### [TASK]
In the records below, find the line containing "онному контракту от" and the line containing "части распределения долей"; please repeat exactly the lines from one to the other, both included, and nothing more.

** Opening TASK MATERIAL block **

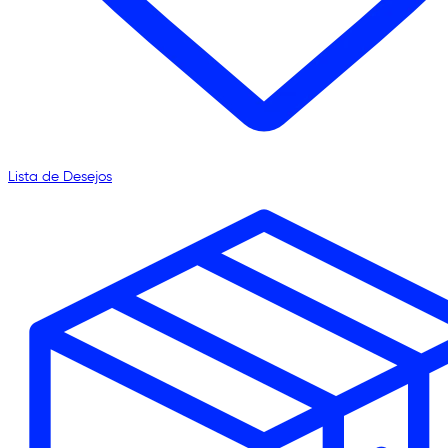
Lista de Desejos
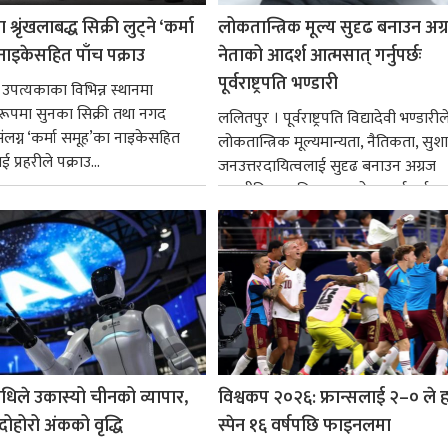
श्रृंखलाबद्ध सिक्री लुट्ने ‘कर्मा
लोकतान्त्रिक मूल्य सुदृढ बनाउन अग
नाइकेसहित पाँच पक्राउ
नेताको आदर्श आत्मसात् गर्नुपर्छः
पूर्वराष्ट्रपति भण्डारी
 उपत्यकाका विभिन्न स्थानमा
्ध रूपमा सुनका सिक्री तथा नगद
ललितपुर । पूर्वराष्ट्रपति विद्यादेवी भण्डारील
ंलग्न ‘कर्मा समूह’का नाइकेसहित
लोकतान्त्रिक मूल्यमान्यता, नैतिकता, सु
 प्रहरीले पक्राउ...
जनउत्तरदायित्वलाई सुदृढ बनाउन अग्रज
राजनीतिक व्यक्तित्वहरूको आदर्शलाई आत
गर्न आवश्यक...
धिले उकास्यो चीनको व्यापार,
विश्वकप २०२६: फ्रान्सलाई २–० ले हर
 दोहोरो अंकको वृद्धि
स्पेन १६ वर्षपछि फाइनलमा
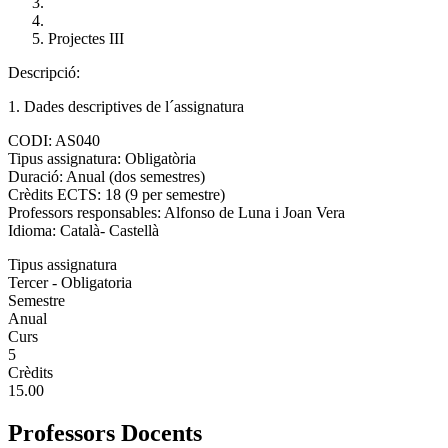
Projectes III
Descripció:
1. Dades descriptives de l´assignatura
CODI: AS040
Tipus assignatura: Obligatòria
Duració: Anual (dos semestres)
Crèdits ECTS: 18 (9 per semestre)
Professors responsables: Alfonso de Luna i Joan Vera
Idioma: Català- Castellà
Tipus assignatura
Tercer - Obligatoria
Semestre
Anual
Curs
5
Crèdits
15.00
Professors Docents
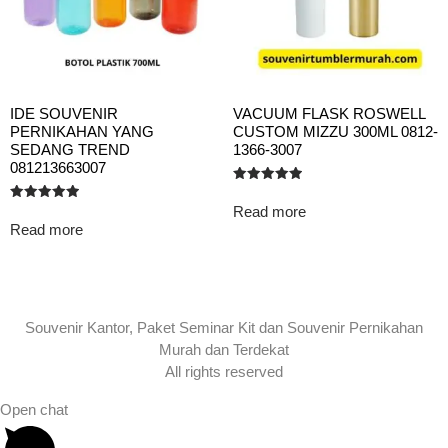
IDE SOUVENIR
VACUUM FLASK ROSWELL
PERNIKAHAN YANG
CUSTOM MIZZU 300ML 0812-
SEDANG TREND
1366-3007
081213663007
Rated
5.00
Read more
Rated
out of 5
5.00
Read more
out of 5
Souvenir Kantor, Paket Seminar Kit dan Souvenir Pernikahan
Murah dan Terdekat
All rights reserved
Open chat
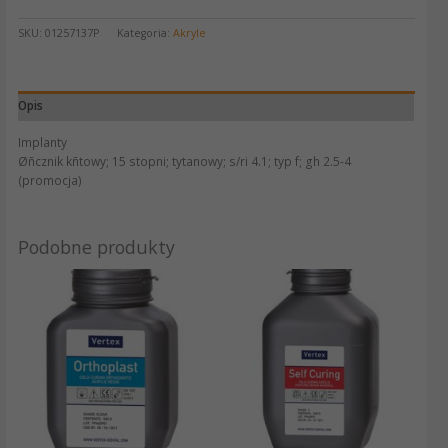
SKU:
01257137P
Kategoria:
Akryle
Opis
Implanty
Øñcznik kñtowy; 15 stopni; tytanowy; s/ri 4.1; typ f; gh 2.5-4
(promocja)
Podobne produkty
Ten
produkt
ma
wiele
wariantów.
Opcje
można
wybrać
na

** Closing TASK MATERIAL block **
** Opening TASK MATERIAL block **

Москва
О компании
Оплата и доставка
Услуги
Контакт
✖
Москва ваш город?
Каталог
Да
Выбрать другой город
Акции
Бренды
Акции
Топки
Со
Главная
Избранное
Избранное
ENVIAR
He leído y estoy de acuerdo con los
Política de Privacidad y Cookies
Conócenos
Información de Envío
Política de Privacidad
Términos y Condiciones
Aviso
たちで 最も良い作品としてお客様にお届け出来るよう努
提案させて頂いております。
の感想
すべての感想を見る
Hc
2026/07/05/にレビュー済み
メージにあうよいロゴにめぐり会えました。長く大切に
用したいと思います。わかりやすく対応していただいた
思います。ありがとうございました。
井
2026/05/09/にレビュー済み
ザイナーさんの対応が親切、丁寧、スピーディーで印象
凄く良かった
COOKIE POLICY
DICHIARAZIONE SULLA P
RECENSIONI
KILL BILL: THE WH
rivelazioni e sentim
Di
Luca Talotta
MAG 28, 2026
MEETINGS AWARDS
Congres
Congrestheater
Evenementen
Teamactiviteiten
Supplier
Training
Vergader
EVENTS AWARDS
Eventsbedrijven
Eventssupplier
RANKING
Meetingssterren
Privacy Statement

** Closing TASK MATERIAL block **
** Opening TASK MATERIAL block **

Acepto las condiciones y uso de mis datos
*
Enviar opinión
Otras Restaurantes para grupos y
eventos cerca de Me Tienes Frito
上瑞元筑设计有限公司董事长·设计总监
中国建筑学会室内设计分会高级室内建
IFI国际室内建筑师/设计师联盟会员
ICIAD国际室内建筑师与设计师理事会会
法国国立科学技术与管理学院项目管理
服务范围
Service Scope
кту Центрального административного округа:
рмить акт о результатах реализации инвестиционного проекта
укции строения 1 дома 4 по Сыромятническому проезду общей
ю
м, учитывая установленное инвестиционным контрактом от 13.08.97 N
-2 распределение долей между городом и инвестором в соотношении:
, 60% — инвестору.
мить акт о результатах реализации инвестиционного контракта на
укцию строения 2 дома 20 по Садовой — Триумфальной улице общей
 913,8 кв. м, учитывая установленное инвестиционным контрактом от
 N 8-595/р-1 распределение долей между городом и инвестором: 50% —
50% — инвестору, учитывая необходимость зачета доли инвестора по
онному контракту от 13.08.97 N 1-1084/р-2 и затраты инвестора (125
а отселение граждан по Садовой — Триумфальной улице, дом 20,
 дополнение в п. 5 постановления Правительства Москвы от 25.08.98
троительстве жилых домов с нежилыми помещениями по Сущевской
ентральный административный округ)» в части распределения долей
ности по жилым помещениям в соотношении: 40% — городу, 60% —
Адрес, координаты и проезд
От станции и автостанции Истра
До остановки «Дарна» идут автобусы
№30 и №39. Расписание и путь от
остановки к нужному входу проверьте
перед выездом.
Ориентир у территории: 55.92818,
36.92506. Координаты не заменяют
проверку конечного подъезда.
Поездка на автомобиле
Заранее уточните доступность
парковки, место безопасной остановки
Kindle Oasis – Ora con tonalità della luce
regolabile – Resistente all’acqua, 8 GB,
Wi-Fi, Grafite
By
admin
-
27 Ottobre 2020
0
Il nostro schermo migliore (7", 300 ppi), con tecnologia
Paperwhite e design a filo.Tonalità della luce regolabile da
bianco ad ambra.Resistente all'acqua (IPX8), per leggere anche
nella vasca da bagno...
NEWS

** Closing TASK MATERIAL block **

### [OUTPUT FOR THIS TASK]
онному контракту от 13.08.97 N 1-1084/р-2 и затраты инвестора (125
а отселение граждан по Садовой — Триумфальной улице, дом 20,
 дополнение в п. 5 постановления Правительства Москвы от 25.08.98
троительстве жилых домов с нежилыми помещениями по Сущевской
ентральный административный округ)» в части распределения долей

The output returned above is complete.